Your answer should consist of each line below that contains the string "lines".

╭─ MATERIAL FOR THIS EXERCISE

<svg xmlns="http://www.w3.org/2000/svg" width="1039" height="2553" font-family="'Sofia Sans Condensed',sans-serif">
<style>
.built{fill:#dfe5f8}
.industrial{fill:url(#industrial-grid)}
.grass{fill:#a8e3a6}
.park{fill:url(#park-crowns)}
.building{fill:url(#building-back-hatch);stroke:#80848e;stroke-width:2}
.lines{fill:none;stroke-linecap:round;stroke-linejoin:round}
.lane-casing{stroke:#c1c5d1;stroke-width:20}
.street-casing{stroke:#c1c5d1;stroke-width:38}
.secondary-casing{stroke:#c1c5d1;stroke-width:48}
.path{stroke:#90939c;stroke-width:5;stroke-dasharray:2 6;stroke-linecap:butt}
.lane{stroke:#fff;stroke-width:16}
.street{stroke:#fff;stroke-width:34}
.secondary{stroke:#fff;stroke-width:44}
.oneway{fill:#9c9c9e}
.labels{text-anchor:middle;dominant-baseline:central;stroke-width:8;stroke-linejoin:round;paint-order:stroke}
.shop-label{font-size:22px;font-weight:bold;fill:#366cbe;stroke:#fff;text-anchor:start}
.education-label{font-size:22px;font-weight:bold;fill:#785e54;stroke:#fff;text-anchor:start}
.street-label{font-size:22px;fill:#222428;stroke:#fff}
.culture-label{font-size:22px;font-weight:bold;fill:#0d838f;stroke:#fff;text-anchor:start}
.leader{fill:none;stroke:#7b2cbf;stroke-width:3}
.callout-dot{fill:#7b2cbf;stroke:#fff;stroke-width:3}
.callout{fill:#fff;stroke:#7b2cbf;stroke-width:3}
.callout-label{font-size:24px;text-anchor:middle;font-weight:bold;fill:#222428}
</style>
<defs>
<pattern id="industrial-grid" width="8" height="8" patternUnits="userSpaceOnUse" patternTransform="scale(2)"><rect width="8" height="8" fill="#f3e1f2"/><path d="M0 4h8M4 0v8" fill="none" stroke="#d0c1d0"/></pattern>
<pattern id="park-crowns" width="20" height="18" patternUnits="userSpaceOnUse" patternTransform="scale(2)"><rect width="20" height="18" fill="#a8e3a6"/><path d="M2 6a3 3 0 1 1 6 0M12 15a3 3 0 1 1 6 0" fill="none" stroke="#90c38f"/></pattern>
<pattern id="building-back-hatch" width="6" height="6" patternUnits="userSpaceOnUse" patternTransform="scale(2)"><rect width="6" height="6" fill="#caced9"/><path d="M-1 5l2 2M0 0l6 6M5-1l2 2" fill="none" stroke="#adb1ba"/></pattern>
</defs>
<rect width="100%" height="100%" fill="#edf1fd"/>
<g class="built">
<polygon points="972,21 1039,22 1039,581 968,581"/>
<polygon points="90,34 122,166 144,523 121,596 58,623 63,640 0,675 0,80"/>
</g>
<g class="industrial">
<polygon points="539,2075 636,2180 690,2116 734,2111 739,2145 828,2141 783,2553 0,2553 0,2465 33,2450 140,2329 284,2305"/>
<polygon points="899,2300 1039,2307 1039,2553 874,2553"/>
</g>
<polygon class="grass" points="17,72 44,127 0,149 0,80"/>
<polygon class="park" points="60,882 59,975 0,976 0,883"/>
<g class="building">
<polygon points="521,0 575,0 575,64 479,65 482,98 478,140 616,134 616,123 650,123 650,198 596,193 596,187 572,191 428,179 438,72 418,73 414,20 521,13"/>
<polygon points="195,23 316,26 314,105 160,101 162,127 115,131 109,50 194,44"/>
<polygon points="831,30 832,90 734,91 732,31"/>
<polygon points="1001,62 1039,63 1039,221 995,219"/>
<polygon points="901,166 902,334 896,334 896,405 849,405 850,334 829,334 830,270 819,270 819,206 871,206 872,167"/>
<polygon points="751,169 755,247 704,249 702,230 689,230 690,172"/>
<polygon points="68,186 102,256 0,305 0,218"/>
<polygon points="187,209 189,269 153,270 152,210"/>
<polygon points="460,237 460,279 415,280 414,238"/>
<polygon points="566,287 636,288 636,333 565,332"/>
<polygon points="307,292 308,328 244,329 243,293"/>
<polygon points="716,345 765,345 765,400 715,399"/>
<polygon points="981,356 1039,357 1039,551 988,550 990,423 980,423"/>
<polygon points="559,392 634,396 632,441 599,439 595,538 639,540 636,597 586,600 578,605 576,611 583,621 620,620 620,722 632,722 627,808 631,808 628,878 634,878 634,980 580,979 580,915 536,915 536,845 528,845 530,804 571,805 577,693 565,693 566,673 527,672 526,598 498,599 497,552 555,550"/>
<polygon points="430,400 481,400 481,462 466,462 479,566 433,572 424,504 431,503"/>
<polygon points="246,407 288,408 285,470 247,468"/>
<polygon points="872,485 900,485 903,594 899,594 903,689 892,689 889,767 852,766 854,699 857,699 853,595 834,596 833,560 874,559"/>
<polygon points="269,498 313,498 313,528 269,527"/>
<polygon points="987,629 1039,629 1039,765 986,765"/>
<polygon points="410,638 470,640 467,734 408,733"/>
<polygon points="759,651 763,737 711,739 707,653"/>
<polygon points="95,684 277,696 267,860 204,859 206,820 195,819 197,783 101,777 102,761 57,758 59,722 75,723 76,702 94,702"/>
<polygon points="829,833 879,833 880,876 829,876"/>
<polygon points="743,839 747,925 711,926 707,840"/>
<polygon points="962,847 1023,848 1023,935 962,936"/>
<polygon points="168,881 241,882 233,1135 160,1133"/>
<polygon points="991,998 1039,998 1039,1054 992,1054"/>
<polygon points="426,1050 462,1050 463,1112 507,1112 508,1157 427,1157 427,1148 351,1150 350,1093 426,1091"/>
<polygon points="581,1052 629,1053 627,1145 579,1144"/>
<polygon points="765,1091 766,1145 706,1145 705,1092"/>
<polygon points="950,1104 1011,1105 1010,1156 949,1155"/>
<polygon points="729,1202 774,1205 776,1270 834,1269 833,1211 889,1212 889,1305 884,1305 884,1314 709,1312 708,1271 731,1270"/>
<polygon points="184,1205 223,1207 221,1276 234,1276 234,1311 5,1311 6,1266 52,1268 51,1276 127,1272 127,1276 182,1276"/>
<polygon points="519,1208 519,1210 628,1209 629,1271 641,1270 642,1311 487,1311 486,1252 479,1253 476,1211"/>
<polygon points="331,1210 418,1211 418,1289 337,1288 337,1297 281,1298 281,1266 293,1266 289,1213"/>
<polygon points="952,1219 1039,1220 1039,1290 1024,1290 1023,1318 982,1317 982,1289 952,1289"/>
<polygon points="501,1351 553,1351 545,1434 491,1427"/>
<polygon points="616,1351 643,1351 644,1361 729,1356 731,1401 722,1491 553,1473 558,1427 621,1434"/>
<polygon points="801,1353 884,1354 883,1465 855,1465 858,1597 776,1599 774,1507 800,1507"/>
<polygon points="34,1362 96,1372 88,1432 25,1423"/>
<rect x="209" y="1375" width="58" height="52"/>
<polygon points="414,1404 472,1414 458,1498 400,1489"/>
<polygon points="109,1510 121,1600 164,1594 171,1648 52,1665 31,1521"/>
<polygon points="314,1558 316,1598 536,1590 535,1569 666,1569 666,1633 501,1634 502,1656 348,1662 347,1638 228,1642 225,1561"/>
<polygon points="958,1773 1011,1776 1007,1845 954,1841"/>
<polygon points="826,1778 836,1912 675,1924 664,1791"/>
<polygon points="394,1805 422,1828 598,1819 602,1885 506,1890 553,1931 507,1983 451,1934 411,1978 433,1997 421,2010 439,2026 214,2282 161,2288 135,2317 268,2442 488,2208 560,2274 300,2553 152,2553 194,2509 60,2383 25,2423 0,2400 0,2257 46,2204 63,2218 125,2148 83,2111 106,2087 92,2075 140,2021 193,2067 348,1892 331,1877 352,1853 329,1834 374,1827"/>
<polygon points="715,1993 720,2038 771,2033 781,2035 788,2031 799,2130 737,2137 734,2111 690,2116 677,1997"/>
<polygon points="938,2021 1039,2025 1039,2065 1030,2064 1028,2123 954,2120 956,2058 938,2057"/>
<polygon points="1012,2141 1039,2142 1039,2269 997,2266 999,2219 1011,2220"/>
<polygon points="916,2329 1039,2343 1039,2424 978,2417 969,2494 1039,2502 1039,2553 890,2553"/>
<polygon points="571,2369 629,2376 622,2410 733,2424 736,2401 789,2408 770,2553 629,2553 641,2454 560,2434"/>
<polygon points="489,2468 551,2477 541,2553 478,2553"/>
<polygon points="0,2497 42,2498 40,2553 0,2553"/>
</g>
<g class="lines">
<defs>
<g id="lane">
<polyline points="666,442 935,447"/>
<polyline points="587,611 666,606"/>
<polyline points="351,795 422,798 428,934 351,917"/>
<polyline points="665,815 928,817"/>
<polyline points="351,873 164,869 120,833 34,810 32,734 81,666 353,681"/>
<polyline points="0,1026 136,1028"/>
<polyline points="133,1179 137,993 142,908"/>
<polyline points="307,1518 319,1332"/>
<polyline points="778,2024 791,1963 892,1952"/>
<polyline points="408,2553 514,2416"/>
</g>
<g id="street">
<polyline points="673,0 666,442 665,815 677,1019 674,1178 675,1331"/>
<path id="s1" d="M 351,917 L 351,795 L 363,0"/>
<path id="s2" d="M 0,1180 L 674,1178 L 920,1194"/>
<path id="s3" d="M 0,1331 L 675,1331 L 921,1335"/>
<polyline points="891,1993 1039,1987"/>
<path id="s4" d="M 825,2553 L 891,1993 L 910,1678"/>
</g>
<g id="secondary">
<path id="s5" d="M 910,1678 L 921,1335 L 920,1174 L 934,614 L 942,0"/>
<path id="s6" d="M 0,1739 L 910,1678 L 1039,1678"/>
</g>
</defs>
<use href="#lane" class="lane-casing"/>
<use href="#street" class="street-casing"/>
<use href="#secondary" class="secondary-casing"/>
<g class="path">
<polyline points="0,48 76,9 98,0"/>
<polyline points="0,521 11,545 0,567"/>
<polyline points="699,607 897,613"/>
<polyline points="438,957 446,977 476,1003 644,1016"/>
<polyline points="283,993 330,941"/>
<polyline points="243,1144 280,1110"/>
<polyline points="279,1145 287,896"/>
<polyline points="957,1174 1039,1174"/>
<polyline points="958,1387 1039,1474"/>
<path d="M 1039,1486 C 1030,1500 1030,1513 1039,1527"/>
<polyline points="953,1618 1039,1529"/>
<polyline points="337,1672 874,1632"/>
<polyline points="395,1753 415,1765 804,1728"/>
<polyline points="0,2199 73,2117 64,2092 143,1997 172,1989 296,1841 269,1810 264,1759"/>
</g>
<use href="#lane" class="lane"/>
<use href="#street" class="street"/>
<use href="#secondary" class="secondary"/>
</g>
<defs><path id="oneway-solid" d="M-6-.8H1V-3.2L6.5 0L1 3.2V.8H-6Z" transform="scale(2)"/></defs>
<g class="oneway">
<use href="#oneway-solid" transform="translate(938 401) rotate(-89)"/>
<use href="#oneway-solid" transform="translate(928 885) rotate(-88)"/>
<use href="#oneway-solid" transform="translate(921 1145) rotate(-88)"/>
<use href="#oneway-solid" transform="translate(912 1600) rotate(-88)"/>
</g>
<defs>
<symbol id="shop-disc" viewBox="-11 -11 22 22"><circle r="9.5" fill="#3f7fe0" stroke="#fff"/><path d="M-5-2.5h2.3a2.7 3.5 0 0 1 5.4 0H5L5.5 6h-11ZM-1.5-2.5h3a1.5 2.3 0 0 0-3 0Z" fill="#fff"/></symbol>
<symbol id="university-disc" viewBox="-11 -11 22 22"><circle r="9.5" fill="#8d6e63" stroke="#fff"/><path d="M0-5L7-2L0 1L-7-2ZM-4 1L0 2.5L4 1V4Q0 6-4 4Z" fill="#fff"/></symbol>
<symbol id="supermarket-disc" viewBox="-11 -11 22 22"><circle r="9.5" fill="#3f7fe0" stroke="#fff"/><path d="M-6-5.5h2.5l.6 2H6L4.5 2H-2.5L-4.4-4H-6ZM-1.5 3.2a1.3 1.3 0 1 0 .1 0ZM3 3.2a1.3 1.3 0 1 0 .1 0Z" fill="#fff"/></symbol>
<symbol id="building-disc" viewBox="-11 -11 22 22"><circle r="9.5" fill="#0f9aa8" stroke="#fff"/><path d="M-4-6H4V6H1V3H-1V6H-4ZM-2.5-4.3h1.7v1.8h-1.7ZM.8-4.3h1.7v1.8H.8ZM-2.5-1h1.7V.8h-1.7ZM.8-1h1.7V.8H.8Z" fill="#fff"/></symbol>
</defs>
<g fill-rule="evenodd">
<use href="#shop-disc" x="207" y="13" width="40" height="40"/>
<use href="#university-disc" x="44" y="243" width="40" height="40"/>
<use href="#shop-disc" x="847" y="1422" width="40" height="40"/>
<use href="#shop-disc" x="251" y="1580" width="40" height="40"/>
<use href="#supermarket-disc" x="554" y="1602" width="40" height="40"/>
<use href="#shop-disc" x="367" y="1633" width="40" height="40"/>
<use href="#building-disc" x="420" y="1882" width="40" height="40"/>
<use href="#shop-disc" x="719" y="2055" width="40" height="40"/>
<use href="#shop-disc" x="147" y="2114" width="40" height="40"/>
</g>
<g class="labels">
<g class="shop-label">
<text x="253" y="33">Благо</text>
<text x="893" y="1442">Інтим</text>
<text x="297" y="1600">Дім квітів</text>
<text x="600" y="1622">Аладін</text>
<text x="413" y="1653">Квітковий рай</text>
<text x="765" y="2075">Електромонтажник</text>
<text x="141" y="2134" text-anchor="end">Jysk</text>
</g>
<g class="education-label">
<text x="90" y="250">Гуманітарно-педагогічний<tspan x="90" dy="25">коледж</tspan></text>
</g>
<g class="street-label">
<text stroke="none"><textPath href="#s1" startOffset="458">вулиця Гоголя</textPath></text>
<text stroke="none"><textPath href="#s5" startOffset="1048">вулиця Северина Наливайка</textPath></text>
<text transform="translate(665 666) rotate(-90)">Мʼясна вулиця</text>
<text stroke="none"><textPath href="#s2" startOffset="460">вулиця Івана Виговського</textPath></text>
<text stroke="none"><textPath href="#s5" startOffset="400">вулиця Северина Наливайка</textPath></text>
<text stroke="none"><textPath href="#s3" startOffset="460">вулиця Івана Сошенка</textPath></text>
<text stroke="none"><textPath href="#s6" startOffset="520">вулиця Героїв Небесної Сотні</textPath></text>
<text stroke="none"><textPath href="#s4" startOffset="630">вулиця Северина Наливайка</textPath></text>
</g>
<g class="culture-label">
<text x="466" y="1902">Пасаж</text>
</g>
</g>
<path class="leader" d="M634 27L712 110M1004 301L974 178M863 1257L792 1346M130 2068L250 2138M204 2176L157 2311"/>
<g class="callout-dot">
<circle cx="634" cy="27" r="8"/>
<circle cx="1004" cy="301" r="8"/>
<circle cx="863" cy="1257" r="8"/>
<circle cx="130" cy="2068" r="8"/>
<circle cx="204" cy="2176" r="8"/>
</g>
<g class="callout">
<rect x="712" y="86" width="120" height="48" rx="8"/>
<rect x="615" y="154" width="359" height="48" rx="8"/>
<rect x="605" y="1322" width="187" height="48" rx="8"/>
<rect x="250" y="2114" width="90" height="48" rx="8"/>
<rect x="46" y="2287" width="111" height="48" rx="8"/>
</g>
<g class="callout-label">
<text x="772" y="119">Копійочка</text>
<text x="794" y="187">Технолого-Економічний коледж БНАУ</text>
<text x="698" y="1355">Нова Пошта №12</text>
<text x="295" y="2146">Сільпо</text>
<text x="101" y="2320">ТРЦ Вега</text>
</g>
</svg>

╰─

> _WRITTEN SOLUTION_
.lines{fill:none;stroke-linecap:round;stroke-linejoin:round}
<g class="lines">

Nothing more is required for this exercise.